Habekotté legt het ons niet uit en dat maakt haar werk ook zo spannend. Er is gemompel en gefluister om haar beelden heen. Wat er precies is, weten we niet, maar er is meer dan we kunnen zien.

Ik moest denken aan een verhaal dat mijn moeder ooit vertelde. Haar opa had een klok met aan de bovenkant twee paardjes, in het hout uitgesneden. ‘Als de klok slaat en je kijkt niet, bewegen ze’, zei hij. Mijn moeder, een klein meisje nog, hield de paardjes scherp in de gaten. ‘Ze blijven stilstaan’, zei ze. ‘Dan heb je gekeken’, zei opa.

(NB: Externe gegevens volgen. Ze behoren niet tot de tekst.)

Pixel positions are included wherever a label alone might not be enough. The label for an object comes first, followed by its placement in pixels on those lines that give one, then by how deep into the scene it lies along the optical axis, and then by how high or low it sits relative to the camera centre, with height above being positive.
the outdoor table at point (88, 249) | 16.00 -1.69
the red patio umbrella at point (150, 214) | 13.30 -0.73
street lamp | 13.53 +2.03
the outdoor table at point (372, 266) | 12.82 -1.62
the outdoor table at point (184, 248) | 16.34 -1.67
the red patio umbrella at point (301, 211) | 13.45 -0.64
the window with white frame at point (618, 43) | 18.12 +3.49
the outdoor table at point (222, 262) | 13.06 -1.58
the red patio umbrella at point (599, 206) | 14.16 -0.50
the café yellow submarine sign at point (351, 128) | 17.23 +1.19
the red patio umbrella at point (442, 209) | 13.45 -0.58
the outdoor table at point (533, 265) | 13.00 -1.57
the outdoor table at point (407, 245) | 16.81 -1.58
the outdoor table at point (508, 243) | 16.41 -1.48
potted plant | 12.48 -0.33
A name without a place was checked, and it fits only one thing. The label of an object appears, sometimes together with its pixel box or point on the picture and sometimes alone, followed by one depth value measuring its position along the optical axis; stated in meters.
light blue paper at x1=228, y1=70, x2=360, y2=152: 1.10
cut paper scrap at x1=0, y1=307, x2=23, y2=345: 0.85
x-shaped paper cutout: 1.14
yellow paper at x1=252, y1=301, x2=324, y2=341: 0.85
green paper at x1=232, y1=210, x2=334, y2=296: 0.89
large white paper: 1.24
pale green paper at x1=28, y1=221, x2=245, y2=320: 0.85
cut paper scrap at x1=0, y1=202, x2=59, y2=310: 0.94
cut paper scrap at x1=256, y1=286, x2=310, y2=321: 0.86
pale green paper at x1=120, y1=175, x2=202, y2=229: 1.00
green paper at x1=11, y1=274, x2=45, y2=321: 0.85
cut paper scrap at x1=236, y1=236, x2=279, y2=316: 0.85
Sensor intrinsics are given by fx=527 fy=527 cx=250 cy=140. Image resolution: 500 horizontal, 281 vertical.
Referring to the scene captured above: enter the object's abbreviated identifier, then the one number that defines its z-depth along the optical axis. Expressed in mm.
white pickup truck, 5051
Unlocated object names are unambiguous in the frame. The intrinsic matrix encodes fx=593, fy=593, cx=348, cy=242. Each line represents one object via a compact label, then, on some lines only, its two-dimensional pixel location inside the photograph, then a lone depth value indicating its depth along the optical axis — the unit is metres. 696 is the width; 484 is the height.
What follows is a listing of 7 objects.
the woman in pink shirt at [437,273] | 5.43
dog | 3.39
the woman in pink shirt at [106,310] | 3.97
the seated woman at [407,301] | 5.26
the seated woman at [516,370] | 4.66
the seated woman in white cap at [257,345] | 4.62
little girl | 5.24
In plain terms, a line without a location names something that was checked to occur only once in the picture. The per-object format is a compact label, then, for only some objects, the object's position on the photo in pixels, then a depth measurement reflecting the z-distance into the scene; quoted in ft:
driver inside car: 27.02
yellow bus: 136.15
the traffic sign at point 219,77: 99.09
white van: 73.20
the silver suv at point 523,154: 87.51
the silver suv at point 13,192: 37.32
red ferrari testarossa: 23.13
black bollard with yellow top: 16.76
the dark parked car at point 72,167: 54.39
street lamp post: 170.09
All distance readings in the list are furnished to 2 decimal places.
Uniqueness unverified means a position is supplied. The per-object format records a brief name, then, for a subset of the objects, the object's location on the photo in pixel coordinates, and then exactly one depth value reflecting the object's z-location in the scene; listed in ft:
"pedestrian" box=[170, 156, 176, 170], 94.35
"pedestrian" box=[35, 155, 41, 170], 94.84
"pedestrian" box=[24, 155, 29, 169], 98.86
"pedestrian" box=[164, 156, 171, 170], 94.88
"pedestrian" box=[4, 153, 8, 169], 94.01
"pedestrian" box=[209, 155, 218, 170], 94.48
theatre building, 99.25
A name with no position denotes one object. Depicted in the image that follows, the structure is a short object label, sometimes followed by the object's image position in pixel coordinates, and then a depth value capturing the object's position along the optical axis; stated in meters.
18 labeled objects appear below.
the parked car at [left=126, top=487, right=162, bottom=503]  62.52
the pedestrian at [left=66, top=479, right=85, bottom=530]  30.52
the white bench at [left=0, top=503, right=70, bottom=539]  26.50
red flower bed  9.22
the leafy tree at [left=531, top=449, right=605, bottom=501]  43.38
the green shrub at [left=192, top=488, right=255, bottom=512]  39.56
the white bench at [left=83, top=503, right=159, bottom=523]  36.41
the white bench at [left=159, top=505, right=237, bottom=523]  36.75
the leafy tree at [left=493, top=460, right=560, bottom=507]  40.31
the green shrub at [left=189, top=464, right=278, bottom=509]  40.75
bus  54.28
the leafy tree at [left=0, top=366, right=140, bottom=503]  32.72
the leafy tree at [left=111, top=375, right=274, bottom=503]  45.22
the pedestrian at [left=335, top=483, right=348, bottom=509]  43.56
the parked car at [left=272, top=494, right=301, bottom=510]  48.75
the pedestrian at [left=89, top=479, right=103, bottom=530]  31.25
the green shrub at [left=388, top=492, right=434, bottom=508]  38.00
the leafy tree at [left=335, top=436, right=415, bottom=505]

Met het werk van Gerlinde Habekotté is iets soortgelijks aan de hand. In het midden van de ruimte staat een ‘Gewervelde brug’. Ach ja, een brug, een bouwwerk. Maar hij rust op vier pootjes en als we even niet kijken, kunnen die pootjes zomaar gaan lopen en verandert de brug in een geheimzinnig dier, dat zich uitrekt en langzaam van de sokkel af stapt. Sterker nog, ik ben ervan overtuigd dat het gebeurt. Maar niet nu natuurlijk, nu iedereen kijkt.

En voor dat kijken wordt het onderhand wel tijd. We gaan de ezels van Jasper Hulshoff Pol begroeten, we gaan zien hoe op roerloze werken van Pauline Nijenhuis toch een landschap aan je voorbij kan flitsen en we stappen in de geheimzinnige wereld van Gerlinde Habekotté. De expositie is geopend.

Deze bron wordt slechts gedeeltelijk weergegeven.